Friday, June 22, 2012

Cannot survive long on borrowed water (Hindustan Times 18 June 2012)



Behind every story of deficit, usually lie three more: Of demand, supply and wastage. Delhi needs about 4,200 million litres of water per day. The DJB supplies about 3,150 million litres, up to 40% of which is lost in distribution, resulting in a daily deficit of about 2,300 million litres.
So we want an additional 300 million litres per day from neighbouring states. We push for the Renuka dam in Himachal Pradesh, which may fetch us about 1,050 million litres per day in the next decade. But even at the current demand, we will be still facing a daily deficit of about 1,000 million litres.
Delhi Jal Board (DJB) claims it routinely changes corroded water pipes. But drinking water flooding roads amounts to a daily loss of more than 1,250 million litres, which includes ‘theft’ by the poor who ‘steal’ water mostly because they are denied the basic minimum supply. The rich squander their ample share simply because they can.
I have grown up watching neighbours letting their tanks overflow and using drinking water for construction work. In cantonment and NDMC areas, per capita daily consumption is 300-400 litres. The aquifer has sunk disastrously in the farmhouse belt of Jasola-mehrauli-najafgarh to keep swimming pools filled and lawns watered. The fines for wastage range from R100 to R2,000, but in the past two months, water magistrates could find just 150 homes wasting precious drinking water in the city.

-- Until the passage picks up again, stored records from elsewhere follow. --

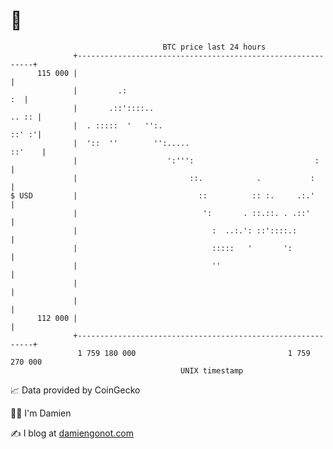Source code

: * 👋

#+begin_example
                                     BTC price last 24 hours                    
                 +------------------------------------------------------------+ 
         115 000 |                                                            | 
                 |         .:                                              :  | 
                 |       .::'::::..                                     .. :: | 
                 |  . :::::  '   '':.                                   ::' :'| 
                 |  '::  ''        '':.....                            ::'    | 
                 |                    ':''':                           :      | 
                 |                         ::.            .           :       | 
   $ USD         |                           ::          :: :.     .:.'       | 
                 |                            ':       . ::.::. . .::'        | 
                 |                              :  ..:.': ::'::::.:           | 
                 |                              :::::   '       ':            | 
                 |                              ''                            | 
                 |                                                            | 
                 |                                                            | 
         112 000 |                                                            | 
                 +------------------------------------------------------------+ 
                  1 759 180 000                                  1 759 270 000  
                                         UNIX timestamp                         
#+end_example
📈 Data provided by CoinGecko

🧑‍💻 I'm Damien

✍️ I blog at [[https://www.damiengonot.com][damiengonot.com]]
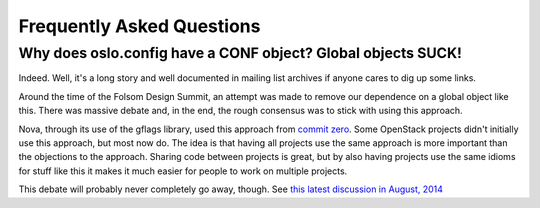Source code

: ============================
 Frequently Asked Questions
============================

Why does oslo.config have a CONF object? Global objects SUCK!
=============================================================

.. original source: https://wiki.openstack.org/wiki/Oslo#Why_does_oslo.config_have_a_CONF_object.3F_Global_object_SUCK.21

Indeed. Well, it's a long story and well documented in mailing list
archives if anyone cares to dig up some links.

Around the time of the Folsom Design Summit, an attempt was made to
remove our dependence on a global object like this. There was massive
debate and, in the end, the rough consensus was to stick with using
this approach.

Nova, through its use of the gflags library, used this approach from
`commit zero
<https://github.com/openstack/nova/blob/bf6e6e7/nova/flags.py#L27>`__. Some
OpenStack projects didn't initially use this approach, but most now
do. The idea is that having all projects use the same approach is more
important than the objections to the approach. Sharing code between
projects is great, but by also having projects use the same idioms for
stuff like this it makes it much easier for people to work on multiple
projects.

This debate will probably never completely go away, though. See `this
latest discussion in August, 2014
<http://lists.openstack.org/pipermail/openstack-dev/2014-August/044050.html>`__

DJB does not charge for 6,000 litres per family per month. For a family of four, this translates to a meagre 50 litres per person per day. In many slums, per capita availability of water is less than 20 litres a day. A 2010 study estimated the per capita consumption of water in Delhi to be 296 litres, of which 102 litres went to commercial sectors and hotels. So the majority of us, who make do with less than 100 litres per day, have a negative water footprint in a city where the average daily per capita consumption far surpasses London (170 litre) or Paris (150 litre).
To beat this waste-and-want dynamics, we must make water free and reliably available up to at least 100 litres per person per day, and charge additional usage incrementally, making it exorbitant to consume anything more than 250 litres a day. Incremental power tariff already discourages unnecessary consumption. Upgrading of faulty water meters will be the first step towards a similar rationalisation of demand and distribution.
Ensuring equity and curbing wastage may not dramatically bring down the water deficit in India’s most rapidly growing city. While the parched Capital needs immediate relief from its neighbours to stay afloat, it has to look within for any long-term solution to its water woes.
The city’s water systems must be reclaimed. Back in 1913, Delhi municipality fined a hefty R50 if anyone fouled wells, tanks or Yamuna by washing, dumping garbage or sewer. A number of Delhi’s 800-odd water bodies and thousands of wells can be revived for restocking of the aquifer. From Barapulla to Najafgarh, the city’s many rivulets and canals have either disappeared or become filthy drains. Even after the completion of an upgrading project presently underway, only 60% of Delhi’s daily sewage load of 3,200 million litres will reach the treatment plants.
Two Delhi Metro depots and stations, Akshardham temple and the Commonwealth Games Village have come up on the Yamuna floodplain. Encroachments from government agencies, malls, squatters and tonnes of construction waste are choking Delhi Ridge. There is no policy yet to protect the city’s two best insurances against water scarcity.
Delhi gets about 610mm of rain a year. Rainwater harvested in 100 sq metres can yield 36,000 litres in a year, which meets the basic need of one person. But making rainwater harvesting compulsory for buildings that came up after 2001 only covers a few. Despite abundance of funds, we could get only one out of 272 councillors to invest in a rainwater system. Unlike ornamental gardens or high-mast lights, underground water tanks are not for public display. But with water riots breaking out, what lies ahead will soon depend on what lies beneath.